Gündemde şeref tartışmalarının revaçta olduğunu izlediğini ve ipe sapa gelmez yorumları, mesnetsiz sözlerle açıklamaları da ibretle takip ettiğini belirten Bahçeli, şerefi herkesin bildiğini, bilmenin bir şeye sahip bulunduğunun delili olmadığını ifade etti.
Bahçeli, şerefli olmayı manevi bir mükafat ve insan varlığının beyannamesi şeklinde nitelendirdi. Bahçeli, hayatta haklı ve meşru bir amacı, müdafaa edeceği değerleri bulunan herkes için şerefin vazgeçilmez bir nimetin doyumsuz lezzeti olduğuna dikkati çekti.
“Şeref, kendimize ve çevremize duyduğumuz saygının vicdan, ruh ve münasebette somutlaşmış ve nüfus etmiş insani hal özetidir” ifadelerine yer veren Bahçeli, şöhretin ve şeref arasında fark bulunduğunu vurguladı.
Şöhretin maddi imkanlarla ilgiliyken, şerefin maneviyatın bayraklaşmış simgesi niteliğini taşıdığını kaydeden Bahçeli, şu açıklamalarda bulundu:
“Onurla çatallaşan bir hayatın, bencilleşen donuklaşan hissizleşen, milli ve manevi meselelere yabancılaşan bir ömrün şeref sayfası kapalıdır. Gözyaşlarıyla şehit cenazeleri her gün omuzlardayken, şehitleri hatırlama, duayla yad etme zahmetine girmeyen kim varsa şeref yoksuludur.
Sözde demokrasi ve çözüm narkozuyla ‘Silahlar sussun, 90’lara dönülmesin, eller tetikten çekilsin’ diyenler PKK’ya yataklık edenlerdir. Bir dilim ekmek bulamazken, canını bu kutlu vatan için feda eden asil yüreklerin acılarını paylaşmayıp zulme ortak olanlar şeref kaçkınıdır. Boğaza nazır mekanlara, yazlıklara, yalılara, konaklara, villalara çöreklenip PKK’ya özgürlük kılıfı giydirenler milli şereften kopanlardır.
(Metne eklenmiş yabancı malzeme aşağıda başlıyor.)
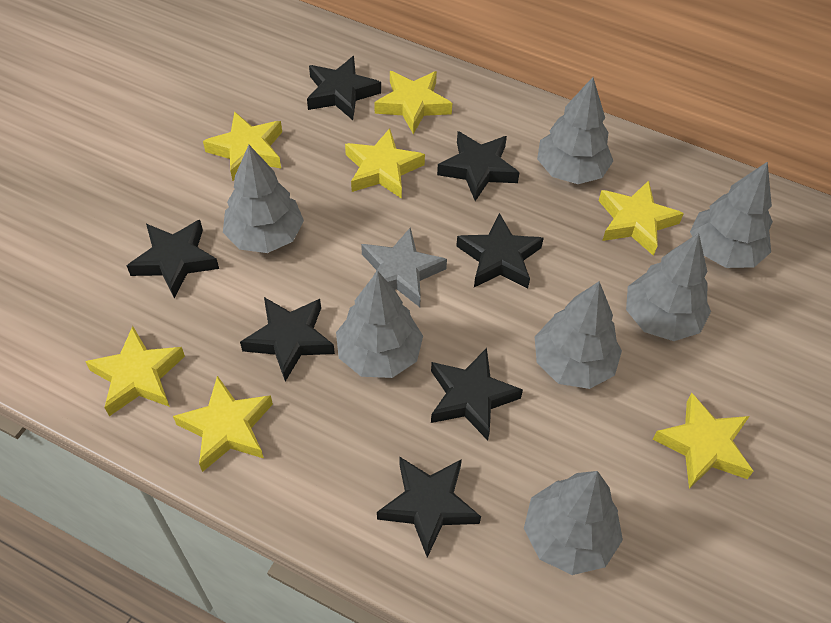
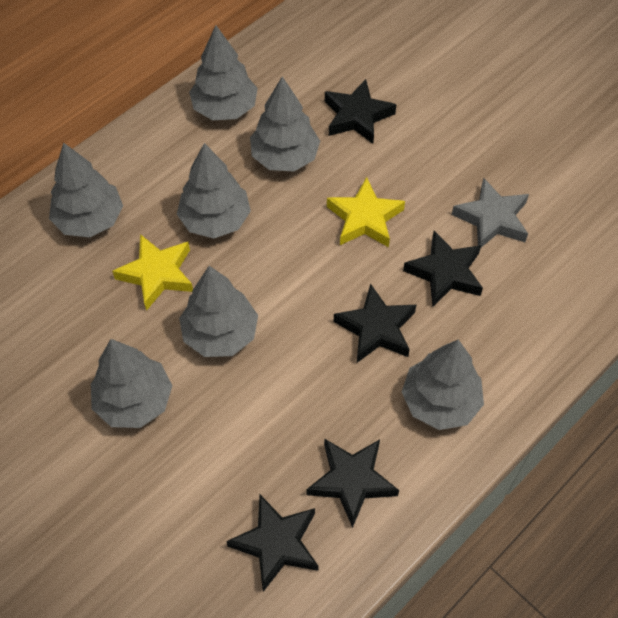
black star: [127,220,219,298] [240,297,335,382] [307,56,381,120] [377,457,481,557] [431,348,523,440] [437,131,520,201] [456,213,544,289] = 7 -> [226,495,318,592] [307,439,399,528] [325,79,397,144] [334,283,416,363] [403,231,483,306] = 5
yellow star: [85,326,185,416] [173,376,273,472] [203,111,282,181] [345,128,425,199] [374,71,452,134] [599,180,684,256] [653,393,753,489] = 7 -> [112,234,193,311] [327,177,405,247] = 2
Mazlumların feryadını duymak yerine, Kandil-İmralı ve Oslo havarisi kesilerek değerlerine sırt dönenler şerefin karşı kıyısıdır. Şeref için fedakarlık yapmak yerine keyif için şerefe diyen bir avuç kaymak tabaka HDP ve PKK’nın kuyruğuna tutunmakla kaybetmişlerdir.”
Şerefin yanlışa direnmeyi, hakkın ve hakikatin yanında yer almayı ifade ettiğini belirten Bahçeli, bohem tavırların, bozuk fıtratların ve basit heveslerin şerefle bağdaşmayacağını vurguladı. Bahçeli şunları belirtti:
“Şerefi olan için bayrak namus, vatan sevda, millet mukaddes bir emanet, ecdat el üstünde tutulması gereken hatıralar toplamının eseridir. Hırsıza hırsız demekten korkmamak ne kadar zorunluysa, şerefsize şerefsiz demek o kadar yüksek ve milli bir sorumluluktur. Şahsen bu sorumluluğu yerine getirmenin huzurunu yaşıyorum.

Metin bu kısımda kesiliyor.